Saturday, February 4, 2012

BBC FileOn4: Deaths involving police restraint

BBC audio PodCast webpage [LINK]

In the podcast (starting at about 6m00s into the podcast), Dr. 'Excited Delirium' Mash describes a typical "excited delirium" death as a long sequence of events, eventually leading to the police applying restraint, and "...the next minute they're dead."

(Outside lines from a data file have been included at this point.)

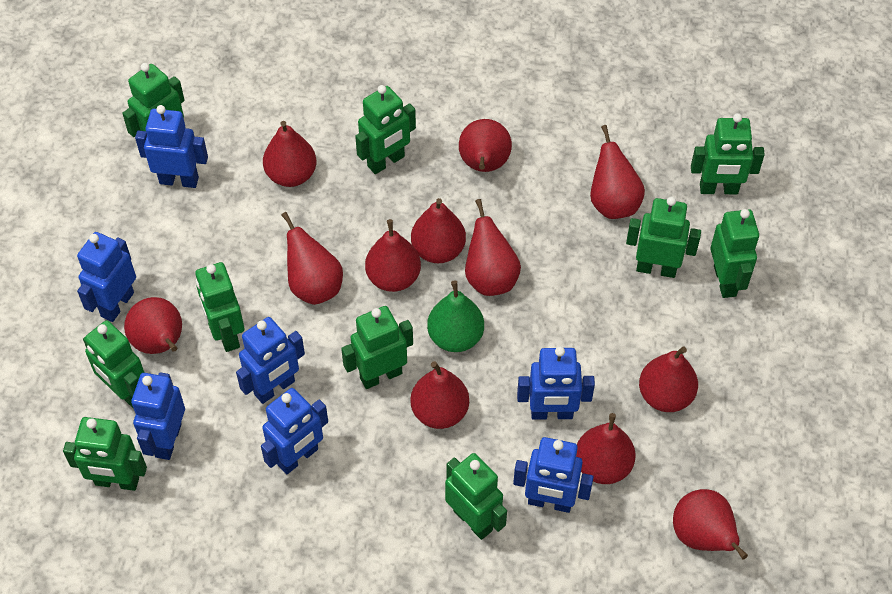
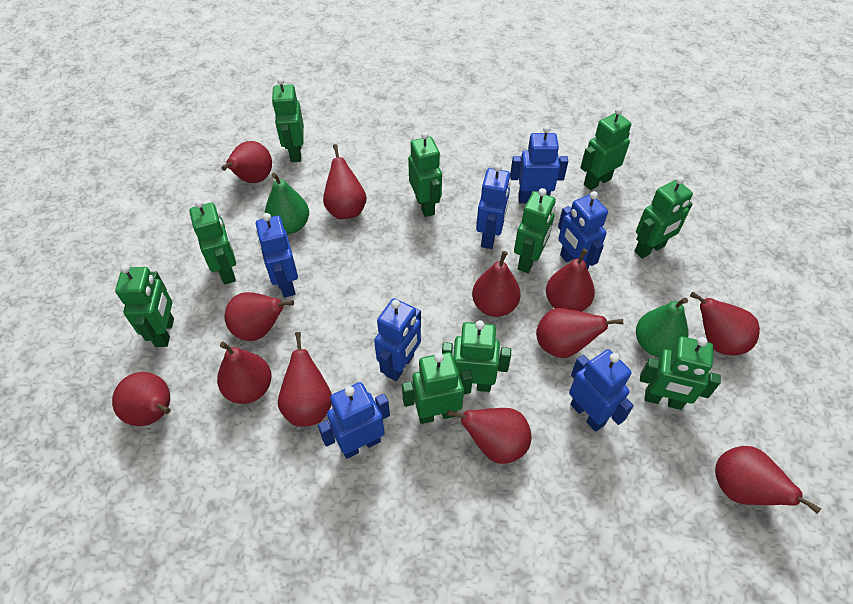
green pear: 1 -> 2

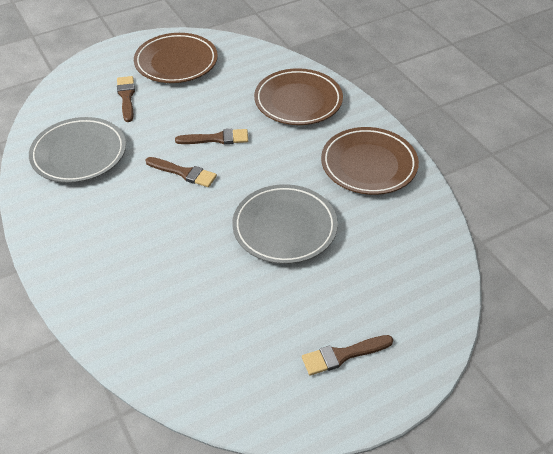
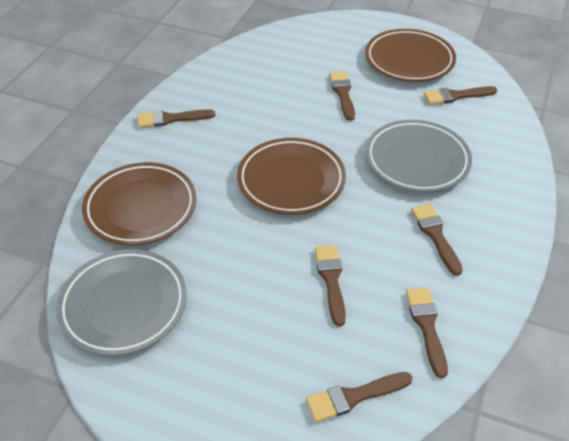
brown brush: 4 -> 7

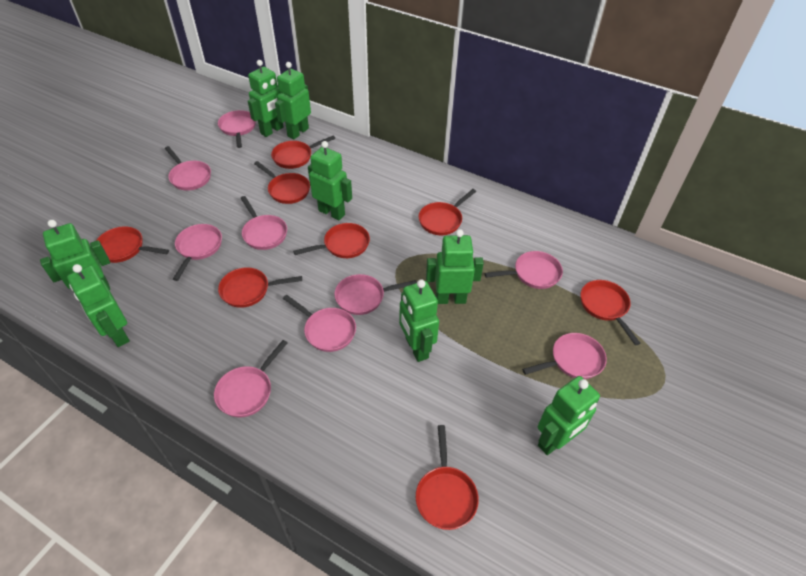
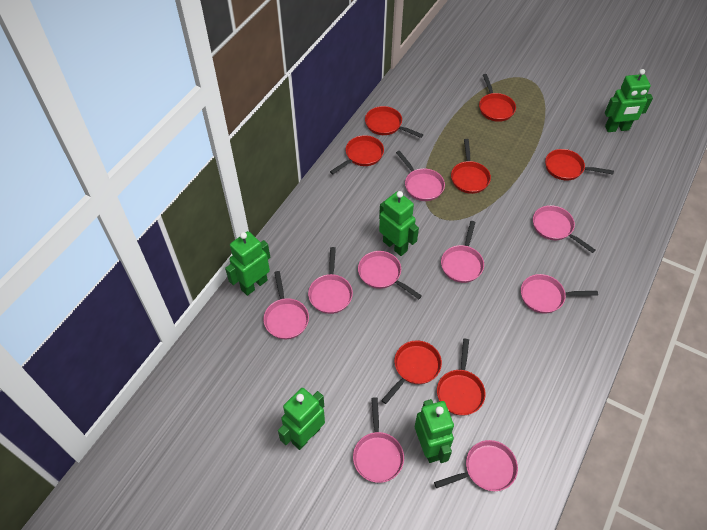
green robot: 8 -> 5
red pan: 8 -> 7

That's exactly what she said.

Dr. Mash has repeatedly claimed that deaths following this sequence are "caused" by the underlying symptoms, and that the police restraint is not a cause of death. Her unproven theories regarding "excited delirium" have been used to take the focus off of police restraint techniques and how some are potentially more dangerous than others.

She then explains (at 6m30s), "...proximity is not causality...".

The obvious logical error that she makes here is that close temporal proximity - combined with consistent ordering (restraint -> death) - clearly does imply causality.

If these subjects are about to die "...the next minute...", then the police are too late to save the subject's life. They should, regrettably, stand back for the additional minute and allow the person to die without police putting themselves into legal jeopardy by applying restraint during the death.

(NOTE: The above paragraph is a Reductio Ad Absurdum and is intended to demonstrate that theory being proposed by Dr. Mash is absurd.)

Dr. Mash is not so thick that she doesn't understand cause-and-effect and inductive logic. So why does she ignore basic logic? Why indeed...? Why are there strange links between her and Taser International? [LINK]

To be clear - I have no explanation and I'm not implying anything. I'm just pointing out that her logic is twisted into nonsense, and her conclusions about excited delirium as a purported cause of death are extremely "unhelpful".


Deaths involving police restraint under-reported in UK [LINK]

Why are police restraint-associated deaths in the UK being under-reported?

Why do they propose to delay (for an entire year) providing a correct report?